The use of VALTREX for treatment of chickenpox in pediatric subjects aged 2 to less than 18 years is based on single‑dose pharmacokinetic and multiple‑dose safety data from an open‑label trial with valacyclovir and supported by safety and extrapolated efficacy data from 3 randomized, double‑blind, placebo‑controlled trials evaluating oral acyclovir in pediatric subjects.
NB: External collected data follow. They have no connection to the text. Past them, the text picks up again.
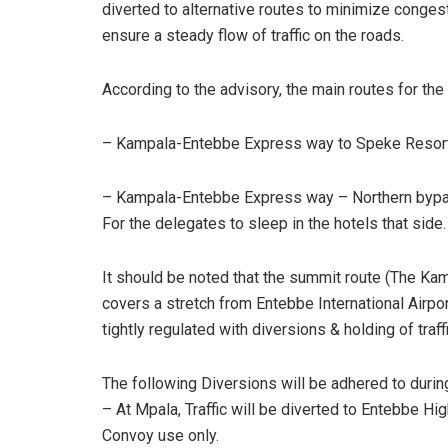
diverted to alternative routes to minimize conges
ensure a steady flow of traffic on the roads.
According to the advisory, the main routes for the
– Kampala-Entebbe Express way to Speke Resort 
– Kampala-Entebbe Express way – Northern bypass –
For the delegates to sleep in the hotels that side.
It should be noted that the summit route (The 
covers a stretch from Entebbe International Airpor
tightly regulated with diversions & holding of traff
The following Diversions will be adhered to durin
– At Mpala, Traffic will be diverted to Entebbe H
Convoy use only.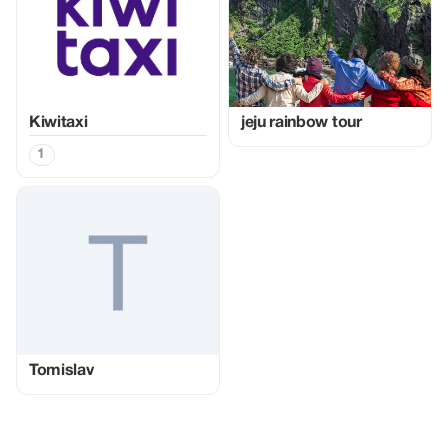
Kiwitaxi
jeju rainbow tour
1
Tomislav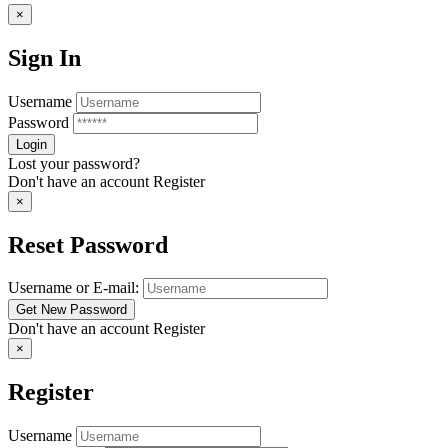
×
Sign In
Username
Password
Lost your password?
Don't have an account
Register
×
Reset Password
Username or E-mail:
Don't have an account
Register
×
Register
Username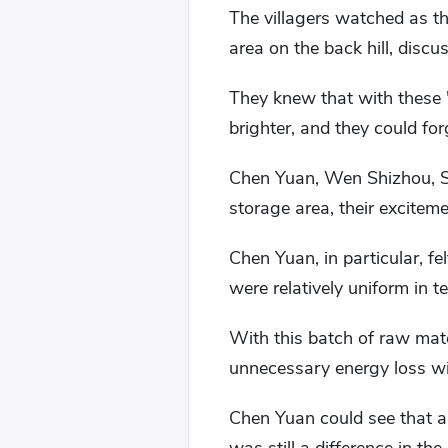
The villagers watched as the
area on the back hill, disc
They knew that with these "
brighter, and they could fo
Chen Yuan, Wen Shizhou, S
storage area, their excitem
Chen Yuan, in particular, fe
were relatively uniform in t
With this batch of raw mate
unnecessary energy loss wi
Chen Yuan could see that al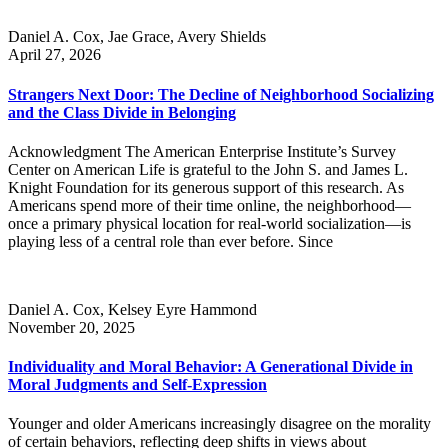
Daniel A. Cox, Jae Grace, Avery Shields
April 27, 2026
Strangers Next Door: The Decline of Neighborhood Socializing
and the Class Divide in Belonging
Acknowledgment The American Enterprise Institute’s Survey
Center on American Life is grateful to the John S. and James L.
Knight Foundation for its generous support of this research. As
Americans spend more of their time online, the neighborhood—
once a primary physical location for real-world socialization—is
playing less of a central role than ever before. Since
Daniel A. Cox, Kelsey Eyre Hammond
November 20, 2025
Individuality and Moral Behavior: A Generational Divide in
Moral Judgments and Self-Expression
Younger and older Americans increasingly disagree on the morality
of certain behaviors, reflecting deep shifts in views about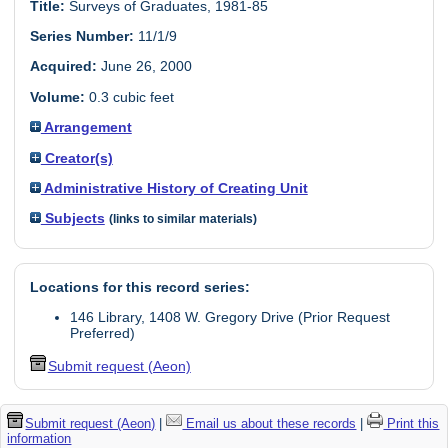
Title:
Surveys of Graduates, 1981-85
Series Number:
11/1/9
Acquired:
June 26, 2000
Volume:
0.3 cubic feet
Arrangement
Creator(s)
Administrative History of Creating Unit
Subjects
(links to similar materials)
Locations for this record series:
146 Library, 1408 W. Gregory Drive (Prior Request
Preferred)
Submit request (Aeon)
Submit request (Aeon)
|
Email us about these records
|
Print this
information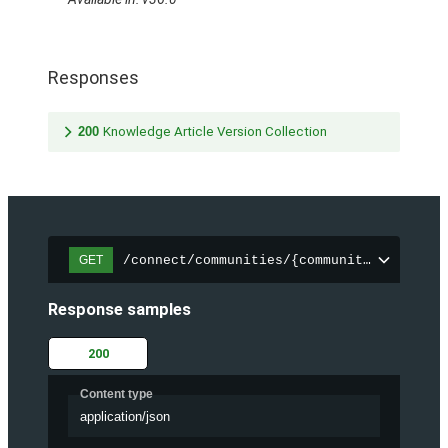
Responses
200
Knowledge Article Version Collection
/connect/communities/{communityId}/trend
GET
Response samples
200
Content type
application/json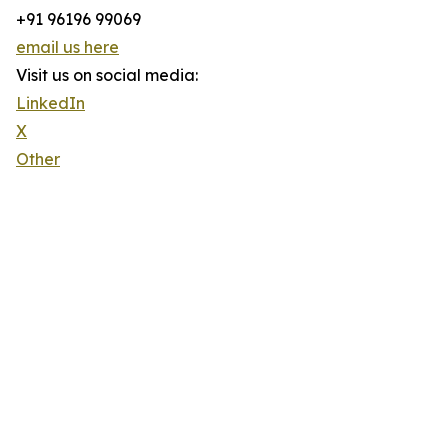
+91 96196 99069
email us here
Visit us on social media:
LinkedIn
X
Other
The single‑dose pharmacokinetic and multiple‑dose safety trial enrolled 27 pediatric subjects aged 1 to less than 12 years with clinically suspected VZV infection. Each subject was dosed with valacyclovir oral suspension, 20 mg/kg 3 times daily for 5 days. Acyclovir systemic exposures in pediatric subjects following valacyclovir oral suspension were compared with historical acyclovir systemic exposures in immunocompetent adults receiving the solid oral dosage form of valacyclovir or acyclovir for the treatment of herpes zoster. The mean projected daily acyclovir exposures in pediatric subjects across all age‑groups (1 to less than 12 years) were lower (Cmax: ↓13%, AUC: ↓30%) than the mean daily historical exposures in adults receiving valacyclovir 1 gram 3 times daily, but were higher (daily AUC: ↑50%) than the mean daily historical exposures in adults receiving acyclovir 800 mg 5 times daily. The projected daily exposures in pediatric subjects were greater (daily AUC approximately 100% greater) than the exposures seen in immunocompetent pediatric subjects receiving acyclovir 20 mg/kg 4 times daily for the treatment of chickenpox. Based on the pharmacokinetic and safety data from this trial and the safety and extrapolated efficacy data from the acyclovir trials, oral valacyclovir 20 mg/kg 3 times a day for 5 days (not to exceed 1 gram 3 times daily) is recommended for the treatment of chickenpox in pediatric patients aged 2 to less than 18 years. Because the efficacy and safety of acyclovir for the treatment of chickenpox in children aged less than 2 years have not been established, efficacy data cannot be extrapolated to support valacyclovir treatment in children aged less than 2 years with chickenpox. Valacyclovir is also not recommended for the treatment of herpes zoster in children because safety data up to 7 days’ duration are not available [see Use in Specific Populations].